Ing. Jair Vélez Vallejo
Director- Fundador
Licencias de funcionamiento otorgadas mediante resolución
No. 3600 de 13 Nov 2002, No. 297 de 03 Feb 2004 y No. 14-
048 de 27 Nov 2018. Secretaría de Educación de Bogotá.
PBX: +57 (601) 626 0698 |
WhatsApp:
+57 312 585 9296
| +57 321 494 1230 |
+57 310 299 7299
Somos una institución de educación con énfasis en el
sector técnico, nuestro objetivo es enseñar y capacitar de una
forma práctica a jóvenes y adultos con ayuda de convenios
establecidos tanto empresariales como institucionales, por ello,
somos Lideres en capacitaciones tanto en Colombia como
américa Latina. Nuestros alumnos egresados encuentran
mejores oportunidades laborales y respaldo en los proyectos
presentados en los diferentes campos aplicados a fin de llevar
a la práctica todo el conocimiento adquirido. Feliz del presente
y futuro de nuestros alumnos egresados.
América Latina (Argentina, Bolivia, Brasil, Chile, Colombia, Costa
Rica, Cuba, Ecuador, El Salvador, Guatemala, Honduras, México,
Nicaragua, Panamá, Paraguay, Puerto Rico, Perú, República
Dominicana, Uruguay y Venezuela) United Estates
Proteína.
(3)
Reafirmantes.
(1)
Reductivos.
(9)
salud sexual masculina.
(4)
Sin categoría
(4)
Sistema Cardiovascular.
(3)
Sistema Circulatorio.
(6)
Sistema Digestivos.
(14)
^^^^^^^^^^^^^^^^
# Action item
Set down the complete listing once more, exactly as it appears.

# Problem solution
Ing. Jair Vélez Vallejo
Director- Fundador
Licencias de funcionamiento otorgadas mediante resolución
No. 3600 de 13 Nov 2002, No. 297 de 03 Feb 2004 y No. 14-
048 de 27 Nov 2018. Secretaría de Educación de Bogotá.
PBX: +57 (601) 626 0698 |
WhatsApp:
+57 312 585 9296
| +57 321 494 1230 |
+57 310 299 7299
Somos una institución de educación con énfasis en el
sector técnico, nuestro objetivo es enseñar y capacitar de una
forma práctica a jóvenes y adultos con ayuda de convenios
establecidos tanto empresariales como institucionales, por ello,
somos Lideres en capacitaciones tanto en Colombia como
américa Latina. Nuestros alumnos egresados encuentran
mejores oportunidades laborales y respaldo en los proyectos
presentados en los diferentes campos aplicados a fin de llevar
a la práctica todo el conocimiento adquirido. Feliz del presente
y futuro de nuestros alumnos egresados.
América Latina (Argentina, Bolivia, Brasil, Chile, Colombia, Costa
Rica, Cuba, Ecuador, El Salvador, Guatemala, Honduras, México,
Nicaragua, Panamá, Paraguay, Puerto Rico, Perú, República
Dominicana, Uruguay y Venezuela) United Estates
Proteína.
(3)
Reafirmantes.
(1)
Reductivos.
(9)
salud sexual masculina.
(4)
Sin categoría
(4)
Sistema Cardiovascular.
(3)
Sistema Circulatorio.
(6)
Sistema Digestivos.
(14)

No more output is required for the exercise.